* _AIM OF THE TASK_:
Return all of the data below verbatim and exclude every picture.

* _RAW DATA_:
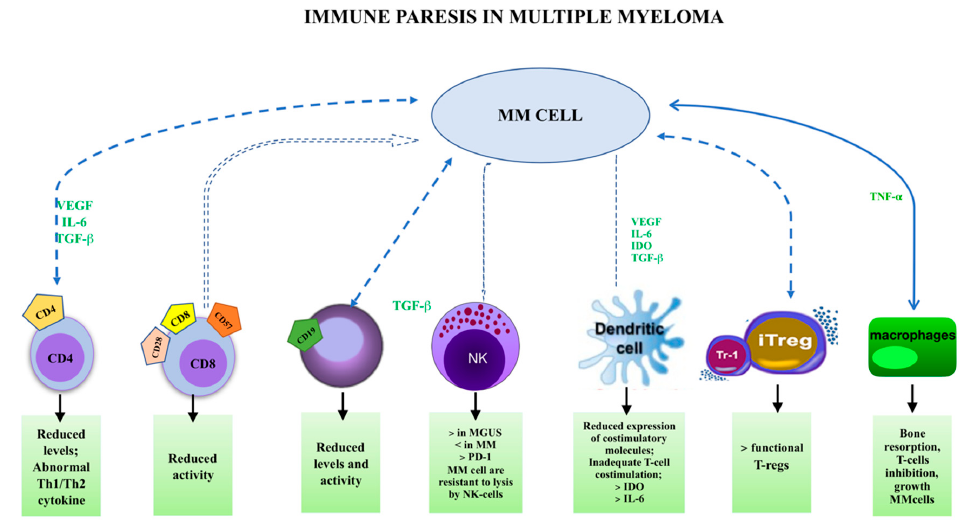
Figure 1. Immune cells involved in multiple myeloma (MM) pathogenesis. The more the arrows are thicker, the most the pathways seems being involved.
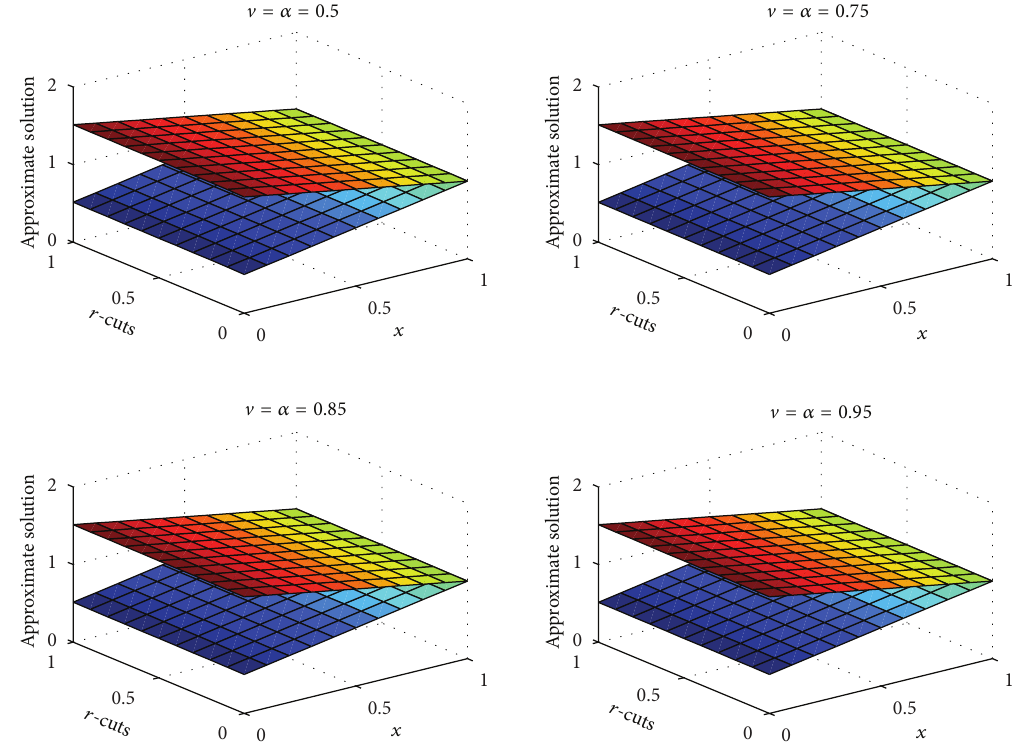
Figure 11: The fuzzy approximate solution for different values of fractional orders V = 𝛼 with 𝑚 = 12 , 𝑘 1 = 0.014 , and 𝑘 2 = 0.001 .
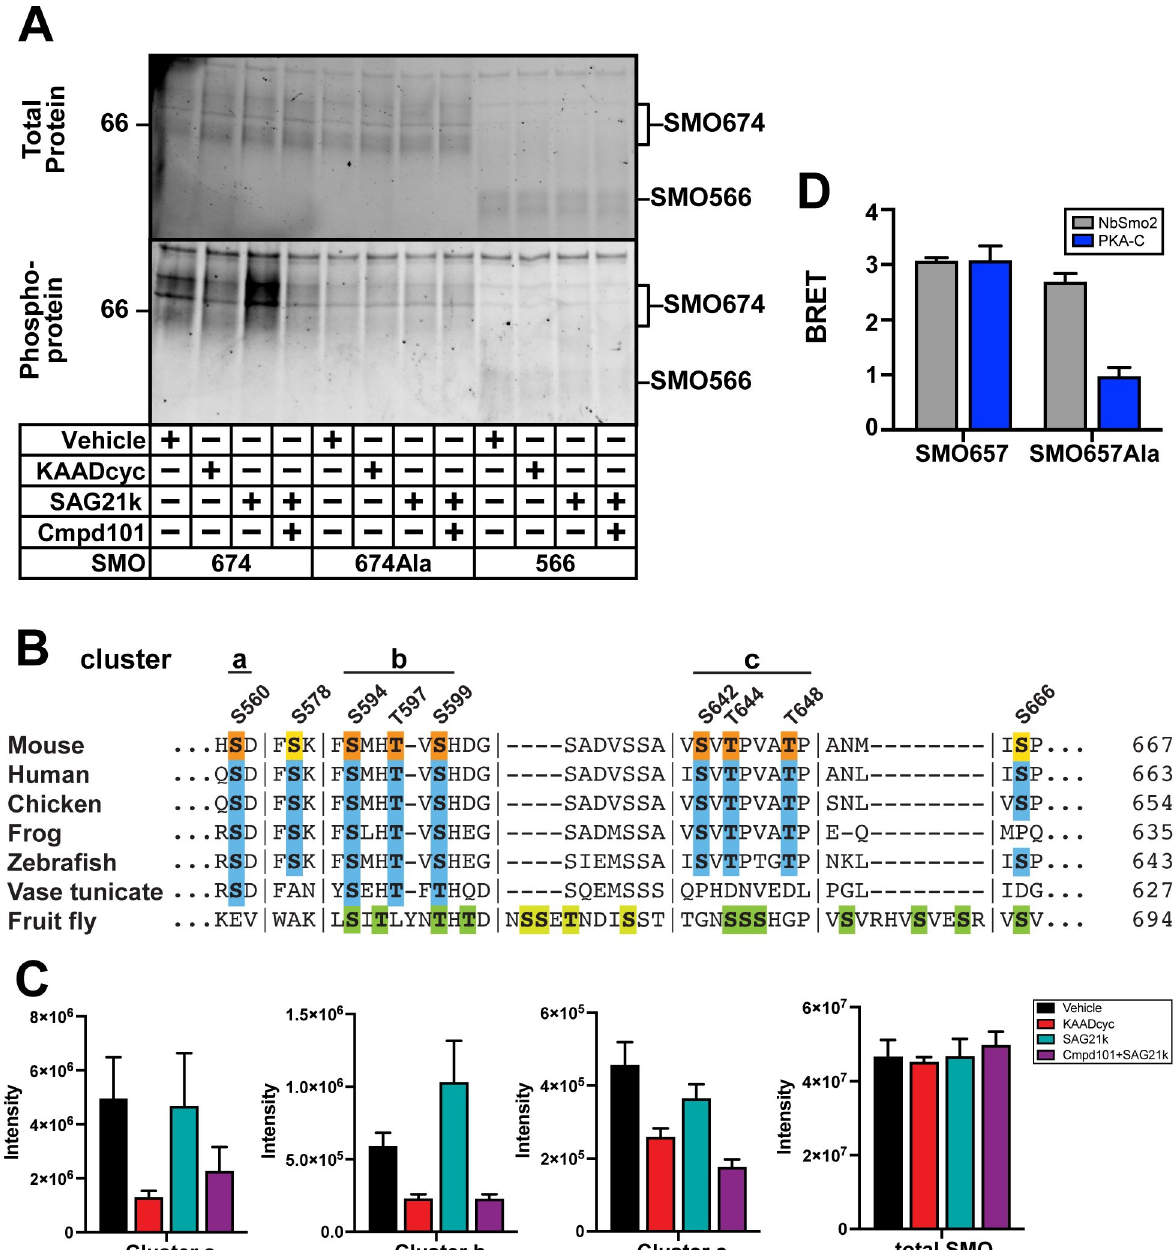
Fig 6. GRK2/3 phosphorylation of conserved SMO pCT residues mediates PKA-C binding. ( A ) HEK293 cells expressing GRK2 and either SMO674 (lanes 1–4), SMO674Ala, which carries mutations in 7 GRK2/3 phosphorylation sites (lanes 5–8), or SMO566 (lanes 9–12). Following treatment with SMO modulators or Cmpd101 (4 hours), SMO was isolated via FLAG affinity chromatography, and total protein or phosphoprotein was visualized using Stain-Free imaging or Pro-Q Diamond staining, respectively. Although GRKs often phosphorylate GPCRs on the intracellular loops of their 7TM domains [67,68],we did not observe phosphorylation within this region of SMO via phosphoprotein staining (A) or MS ( S10 Fig ). Molecular masses are in kDa. ( B ) Clusters of phosphorylated residues identified by MS are labeled above the sequence of mouse SMO. Orange indicates phosphorylation that depends on SMO and GRK2/3 activity, while yellow indicates non-GRK phosphorylation sites. Alignment with SMO from other species reveals sequence conservation (blue), particularly among vertebrates. Green indicates GRK phosphorylation sites previously mapped in Drosophila Smo [80]. Vertical lines indicate breaks in sequence. See S9A Fig for complete alignment. ( C ) Targeted MS-based quantification of phosphorylation at each of the 3 activity- and GRK2/3-dependent clusters in the SMO pCT (left 3 graphs) and total SMO protein in each sample (right-most graph). “Intensity” is a measurement of the abundance of phosphorylation sites (left) or total protein (right), derived from model-based estimation in MSstats which combines individual peptide intensities (see “Methods”). ( D ) BRET between PKA-C and wild-type SMO657 or SMO657Ala. Data in (C): n = 3 biological and 3 technical replicates per condition. Data in (D): n = 3–6 biological replicates per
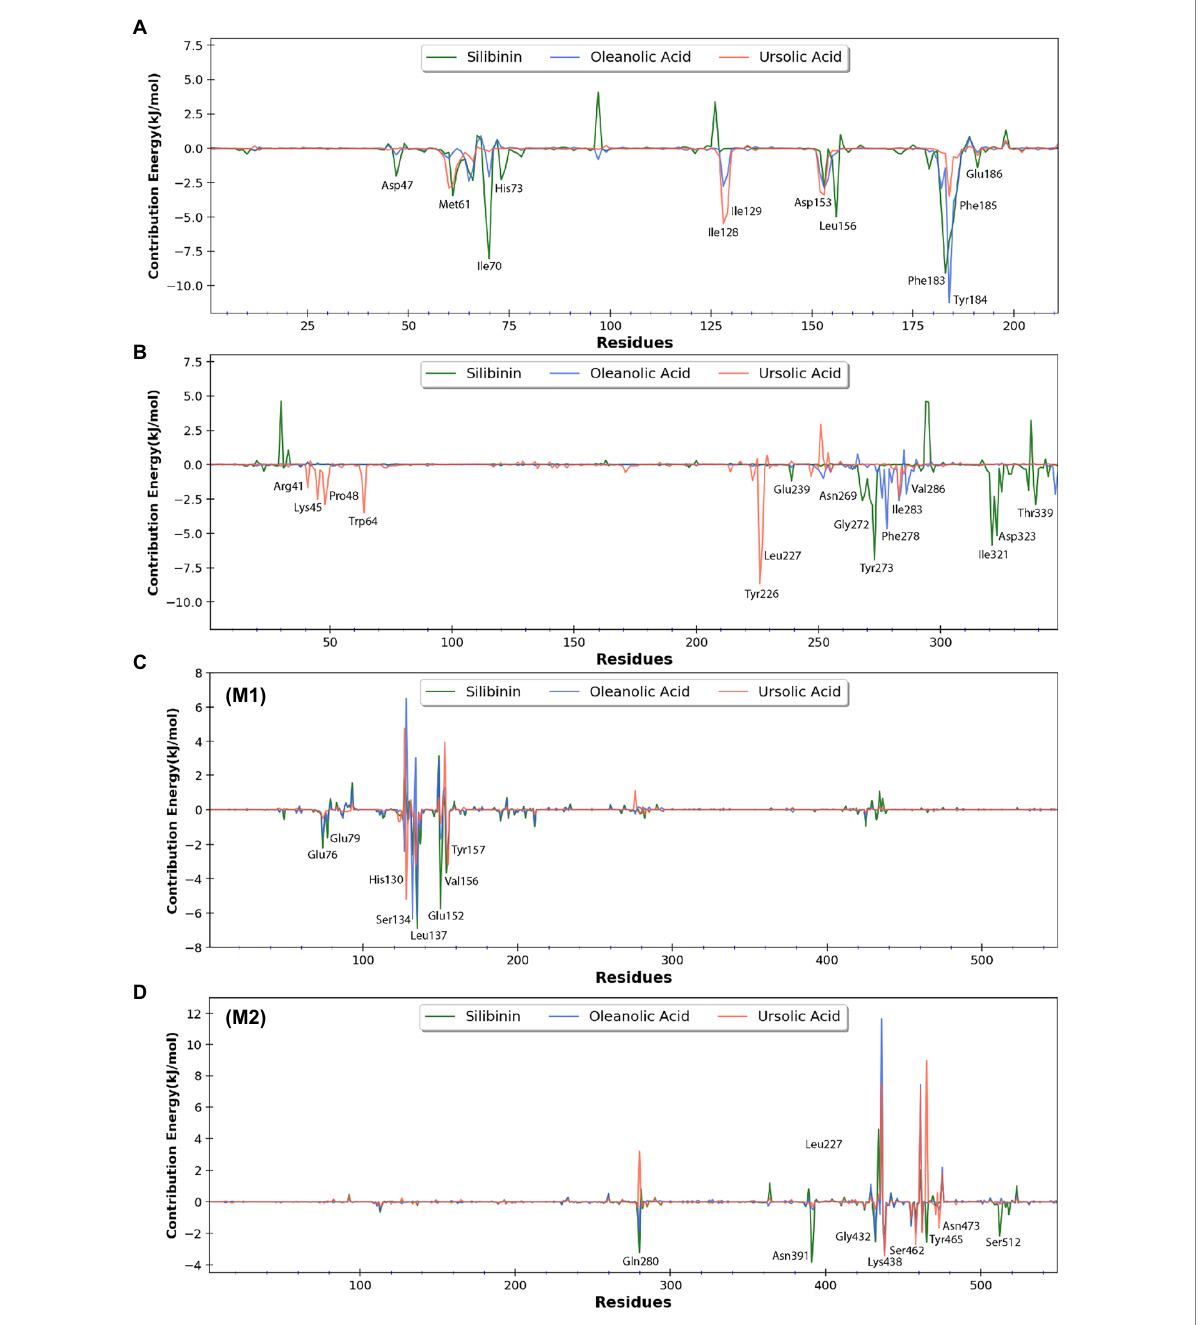
FIGURE 11 Free energy contribution of (A) H3 residues, (B) A26 residues, (C) D13 residues (monomer-1), and (D) D13 residues (monomer-2) interacting with the three selected phytomolecules. Major residues with negative free energy contribution are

* _COMPLETED EXERCISE_:
Figure 1. Immune cells involved in multiple myeloma (MM) pathogenesis. The more the arrows are thicker, the most the pathways seems being involved.
Figure 11: The fuzzy approximate solution for different values of fractional orders V = 𝛼 with 𝑚 = 12 , 𝑘 1 = 0.014 , and 𝑘 2 = 0.001 .
Fig 6. GRK2/3 phosphorylation of conserved SMO pCT residues mediates PKA-C binding. ( A ) HEK293 cells expressing GRK2 and either SMO674 (lanes 1–4), SMO674Ala, which carries mutations in 7 GRK2/3 phosphorylation sites (lanes 5–8), or SMO566 (lanes 9–12). Following treatment with SMO modulators or Cmpd101 (4 hours), SMO was isolated via FLAG affinity chromatography, and total protein or phosphoprotein was visualized using Stain-Free imaging or Pro-Q Diamond staining, respectively. Although GRKs often phosphorylate GPCRs on the intracellular loops of their 7TM domains [67,68],we did not observe phosphorylation within this region of SMO via phosphoprotein staining (A) or MS ( S10 Fig ). Molecular masses are in kDa. ( B ) Clusters of phosphorylated residues identified by MS are labeled above the sequence of mouse SMO. Orange indicates phosphorylation that depends on SMO and GRK2/3 activity, while yellow indicates non-GRK phosphorylation sites. Alignment with SMO from other species reveals sequence conservation (blue), particularly among vertebrates. Green indicates GRK phosphorylation sites previously mapped in Drosophila Smo [80]. Vertical lines indicate breaks in sequence. See S9A Fig for complete alignment. ( C ) Targeted MS-based quantification of phosphorylation at each of the 3 activity- and GRK2/3-dependent clusters in the SMO pCT (left 3 graphs) and total SMO protein in each sample (right-most graph). “Intensity” is a measurement of the abundance of phosphorylation sites (left) or total protein (right), derived from model-based estimation in MSstats which combines individual peptide intensities (see “Methods”). ( D ) BRET between PKA-C and wild-type SMO657 or SMO657Ala. Data in (C): n = 3 biological and 3 technical replicates per condition. Data in (D): n = 3–6 biological replicates per
FIGURE 11 Free energy contribution of (A) H3 residues, (B) A26 residues, (C) D13 residues (monomer-1), and (D) D13 residues (monomer-2) interacting with the three selected phytomolecules. Major residues with negative free energy contribution are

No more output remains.